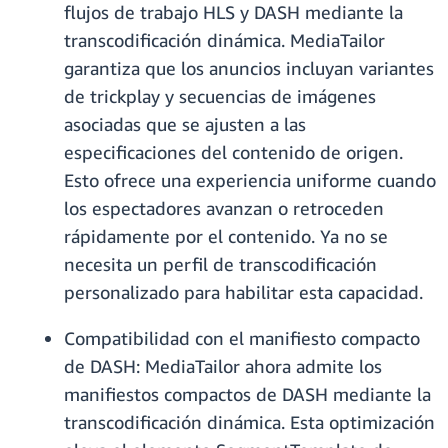
flujos de trabajo HLS y DASH mediante la
transcodificación dinámica. MediaTailor
garantiza que los anuncios incluyan variantes
de trickplay y secuencias de imágenes
asociadas que se ajusten a las
especificaciones del contenido de origen.
Esto ofrece una experiencia uniforme cuando
los espectadores avanzan o retroceden
rápidamente por el contenido. Ya no se
necesita un perfil de transcodificación
personalizado para habilitar esta capacidad.
Compatibilidad con el manifiesto compacto
de DASH: MediaTailor ahora admite los
manifiestos compactos de DASH mediante la
transcodificación dinámica. Esta optimización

### THE TASK
Print the material above once more, exactly. No pictures belong in it.

### SOLUTION
flujos de trabajo HLS y DASH mediante la
transcodificación dinámica. MediaTailor
garantiza que los anuncios incluyan variantes
de trickplay y secuencias de imágenes
asociadas que se ajusten a las
especificaciones del contenido de origen.
Esto ofrece una experiencia uniforme cuando
los espectadores avanzan o retroceden
rápidamente por el contenido. Ya no se
necesita un perfil de transcodificación
personalizado para habilitar esta capacidad.
Compatibilidad con el manifiesto compacto
de DASH: MediaTailor ahora admite los
manifiestos compactos de DASH mediante la
transcodificación dinámica. Esta optimización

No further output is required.